Nesses belos Países, temos de manter os olhos acima do chão, para não encararmos com o lixo desgovernado ou os excrementos de vacas sagradas. A magnificência dos monumentos é tão contrastante com o povo inculto, que nos perguntamos sobre o que terá acontecido para tamanho retrocesso civilizacional.
O Senhor Hiroshi, guia local, começou por nos contar alguma coisa sobre a forma como os japoneses encaram a religião. Explicou-nos que quase todos são Budistas e Xintoístas, ao mesmo tempo. Não há necessidade de escolher. As duas religiões convidam à reflexão e ao culto absoluto da natureza, valorizando cada momento como único e irrepetível. Também há quem acrescente ao Budismo e ao Xintoísmo a cultura Zen, que nos recorda aquilo que é básico na vida.
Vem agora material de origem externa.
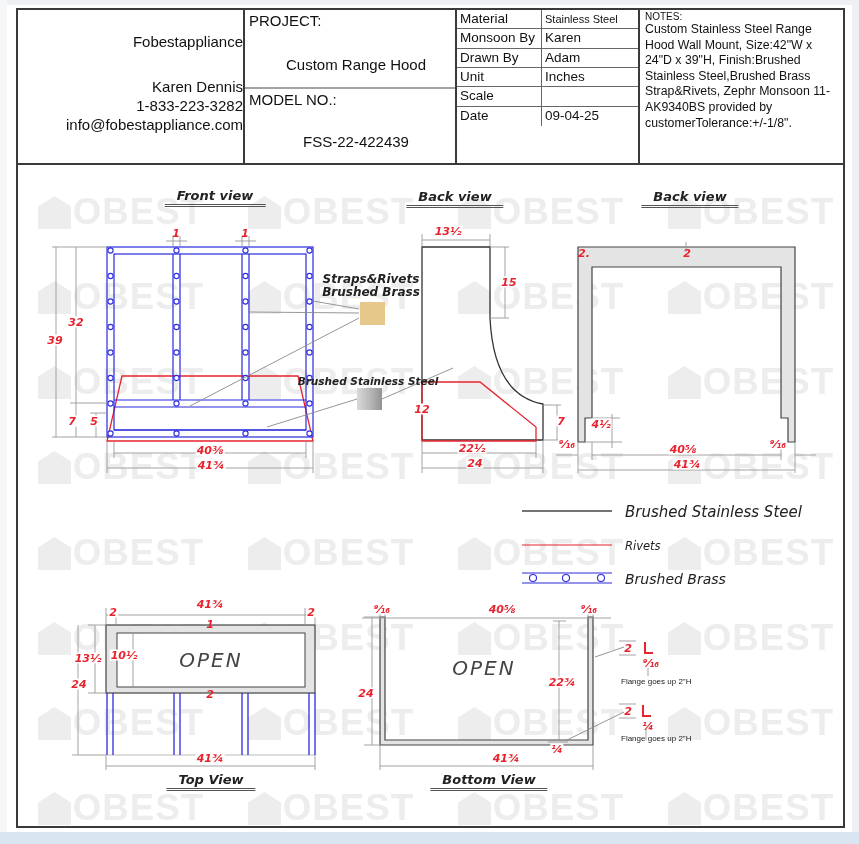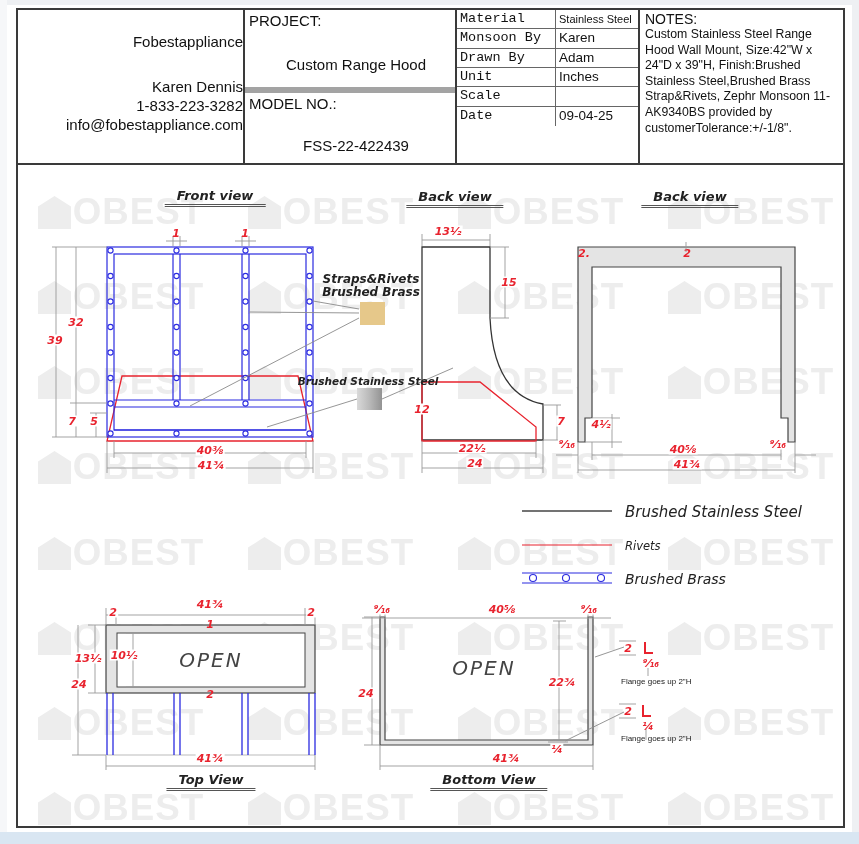--- a/index.html
+++ b/index.html
@@ -26,7 +26,7 @@
   .tb-fields{position:absolute;left:439px;top:0;width:183px;height:100%;border-right:2px solid #3a3a3a;box-sizing:border-box;}
   .tb-row{display:flex;height:19.37px;box-sizing:border-box;border-bottom:1px solid #666;font-size:13.5px;}
   .tb-row:last-child{border-bottom:none;}
-  .tb-row .l{width:99px;box-sizing:border-box;border-right:1px solid #666;padding:1px 3px;font-family:Liberation Mono, monospace;}
+  .tb-row .l{width:85px;box-sizing:border-box;border-right:1px solid #666;padding:1px 3px;}
   .tb-row .v{flex:1;padding:1px 3px;}
   .tb-row .v.small{font-size:11px;padding-top:3px;}
   .tb-notes{position:absolute;left:622px;top:0;right:0;height:100%;box-sizing:border-box;padding:1px 5px;}

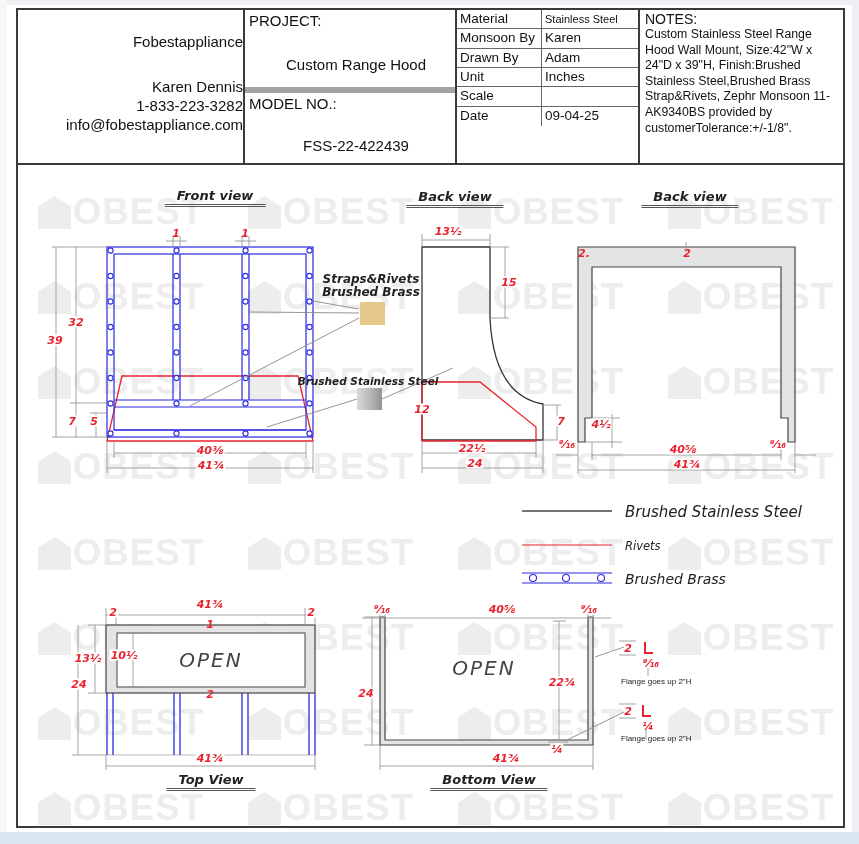--- a/index.html
+++ b/index.html
@@ -30,7 +30,7 @@
   .tb-row .v{flex:1;padding:1px 3px;}
   .tb-row .v.small{font-size:11px;padding-top:3px;}
   .tb-notes{position:absolute;left:622px;top:0;right:0;height:100%;box-sizing:border-box;padding:1px 5px;}
-  .tb-notes .nlabel{font-size:14px;}
+  .tb-notes .nlabel{font-size:10px;}
   .tb-notes .ntext{font-size:12.3px;line-height:15.6px;color:#111;}
   
   svg.lines{position:absolute;left:0;top:0;z-index:4;pointer-events:none;}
Ter trabalho, comida, família e casa onde dormir, é suficiente e devemos sentir-nos obrigados a sermos felizes.
O trabalho é considerado uma dádiva suprema, sem o qual não é possível ter uma vida equilibrada. É impensável inventar uma razão para faltar ao trabalho. É sagrado! Por isso, não há absentismo, e o próprio conceito de horário de trabalho ou de férias é algo fluido e adaptável às necessidades da empresa. O japonês nunca falta, porque o seu maior receio é que o chefe dê conta que ele é dispensável.
Nas ruas não há um papel no chão ou um saco plástico esvoaçante. Mas, o curioso é que não há caixotes do lixo. As pessoas são advertidas de que devem levar o lixo que fazem para sua casa. Até nas casas de banho não há papel para secar as mãos. Os japoneses andam com uma toalhinha no bolso, que utilizam quando precisam. Nas escolas são os estudantes que tratam da limpeza do espaço comum e essa tarefa rotativa entre todos faz parte da sua educação cívica.
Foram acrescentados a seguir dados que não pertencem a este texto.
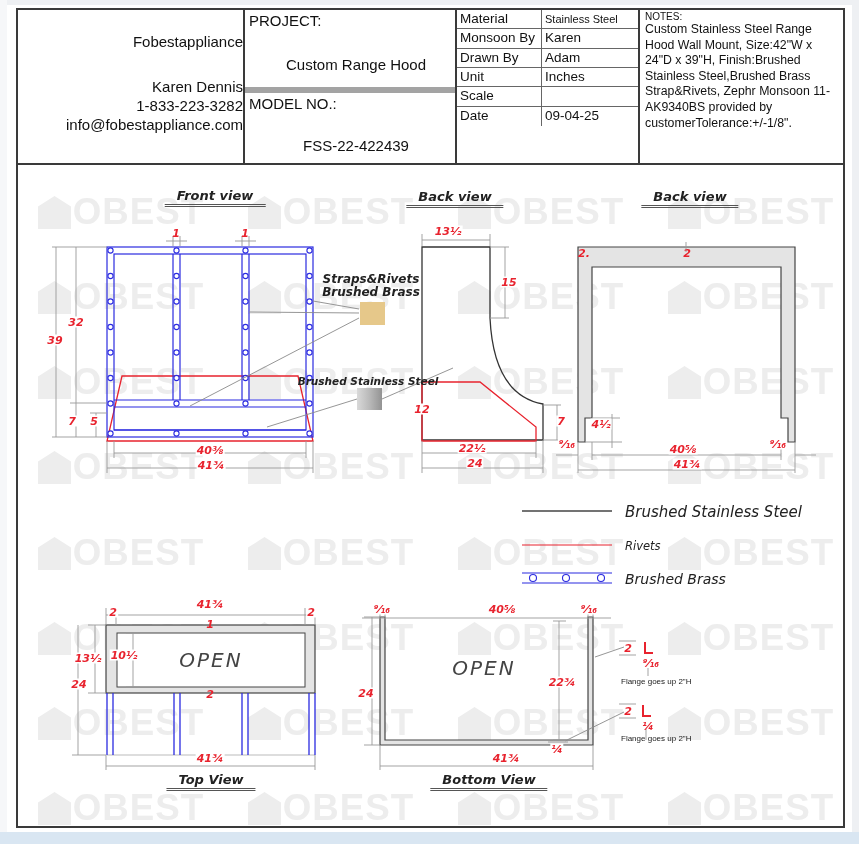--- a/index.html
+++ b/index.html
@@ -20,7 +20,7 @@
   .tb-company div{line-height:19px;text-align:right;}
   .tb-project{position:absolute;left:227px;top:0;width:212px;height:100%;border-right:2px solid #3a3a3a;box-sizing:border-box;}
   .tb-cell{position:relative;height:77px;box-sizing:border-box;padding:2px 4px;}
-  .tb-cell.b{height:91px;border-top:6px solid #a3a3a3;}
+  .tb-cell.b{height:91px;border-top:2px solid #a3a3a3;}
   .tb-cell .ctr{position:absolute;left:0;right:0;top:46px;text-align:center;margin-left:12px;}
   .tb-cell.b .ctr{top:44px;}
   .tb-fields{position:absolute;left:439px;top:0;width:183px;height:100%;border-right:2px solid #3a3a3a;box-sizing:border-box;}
Não tive a experiência de um terramoto, mas disseram-me que a população participa em simulacros em todos os locais possíveis. As casas são simples, mas com construção antissísmica, havendo obrigatoriamente um espaço entre elas, o que lhes permite que, em caso de sismo, não caiam como baralhos de cartas.
As casas de banho são no início de difícil compreensão! Do lado esquerdo da sanita, de bordo sobreaquecido, encontra-se um painel de comando, que nos faz parecer termo-nos sentado inadvertidamente no cockpit dum pequeno avião. Há um repuxo para a frente, um repuxo para trás, um bufador para a frente e outro para trás, terminando com um botão para música, com volume regulável, para que ninguém tenha de ouvir as nossas fraquezas humanas. O papel higiénico é translúcido, de uma só folha, porque de facto já tudo passou por um sistema de lavagem muito eficiente!
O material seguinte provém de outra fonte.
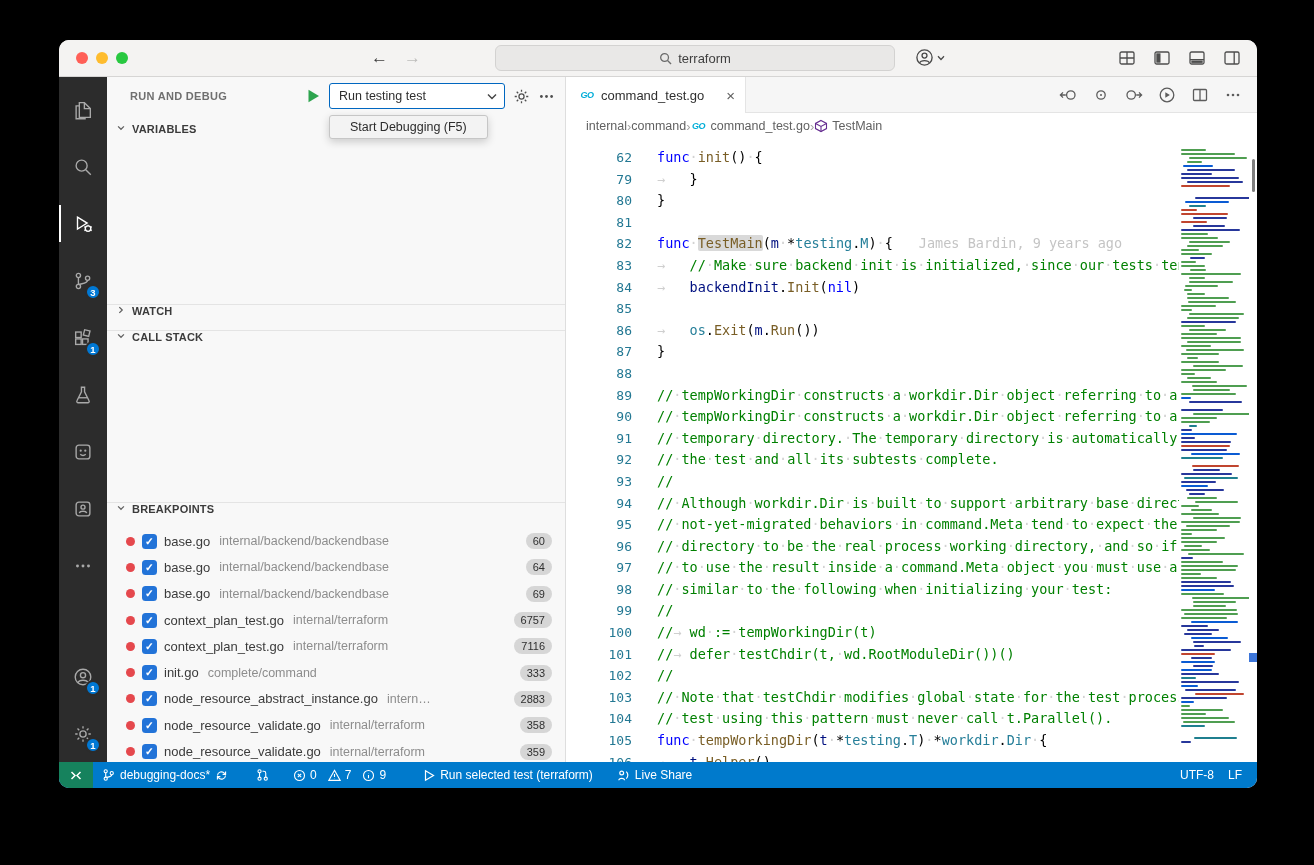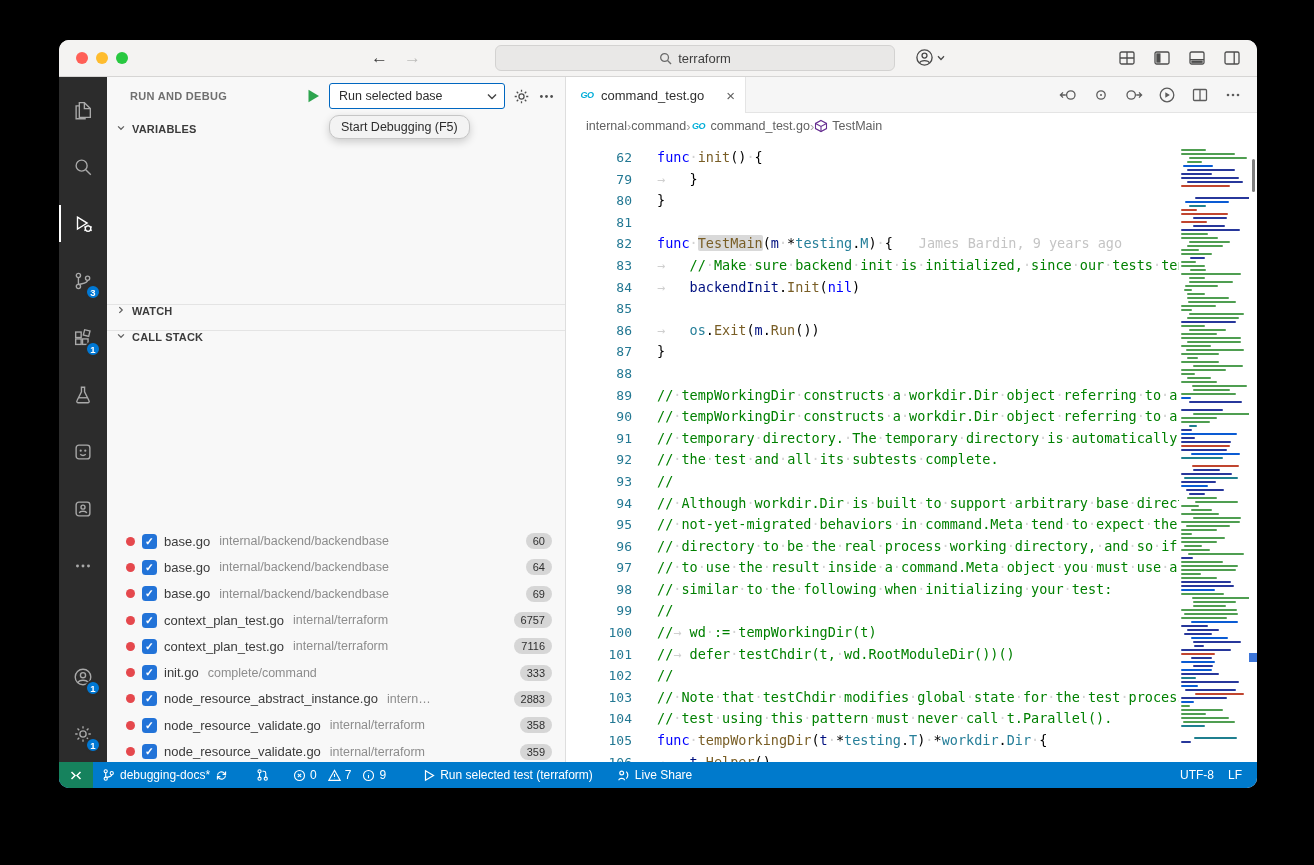--- a/index.html
+++ b/index.html
@@ -308,7 +308,7 @@
               </svg>
         </span>
         <div class="dd">
-          <span class="dd-label">Run selected base</span>
+          <span class="dd-label">Run testing test</span>
           <span>
             <svg width="10" height="7" viewBox="0 0 10 7" fill="none" stroke="#444" stroke-width="1.4">
                   <path d="M1 1.5 5 5.5 9 1.5"></path>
Para um japonês, ultrapassar o lugar numa fila é uma atitude repugnante. A nossa “esperteza saloia” de cortar caminho e entrar de soslaio mais à frente no trânsito compacto é, para eles, coisa de bruto ocidental. Também nos admiramos com a sua cultura do silêncio, que não é mais do que a tradução do respeito que têm pelo outro. A multidão imensa no metro ou na entrada do comboio bala, move-se de forma ordeira, sem atropelos, sem que ninguém ouse elevar a voz.
A nossa fantástica guia portuguesa, Sofia Pinheiro, avisou-nos também acerca de algo que nunca tinha visto em locais turísticos. Desde a ninja vestida a rigor no Castelo de Matsumoto em Nagano, munida de espada samurai para tirar fotografias conosco, até ao condutor do autocarro, dar gorjeta é ofensivo. Estão ali para fazerem o seu trabalho e basta-lhes a vénia à saída, como recompensa pelo bom serviço.
Já não vi as cerejeiras em flor, a não ser algumas enganadas pelo ar da montanha, mas deliciei-me com a floresta densa, de vários matizes de verde. Não há sinais de fogos florestais, mas também não se pode fumar em lado nenhum e mesmo nos parques há caixas para fumadores, tão horríveis como as dos aeroportos.
Vão-me ficar memórias maravilhosas dos jardins japoneses, em que cada recanto dá um postal. Carpas multicolores de grandes dimensões, passeiam nos lagos rodeados de bonsais. Pequenas pontes vermelhas, convidam a uma fotografia romântica, mesmo em casais cansados. Achei extraordinário o trabalho dos mestres podadores jardineiros, que fazem das árvores de grande porte, muitas iguais às nossas, um milagre de simetria, a convidar-nos a colocar em cada uma gambiarra de Natal.
No Japão, damos mais valor à vida, com saúde, em comunhão com a natureza. A saúde e o bem-estar, ganham uma nova dimensão e até esquecemos que estamos rodeados pelo último grito da tecnologia!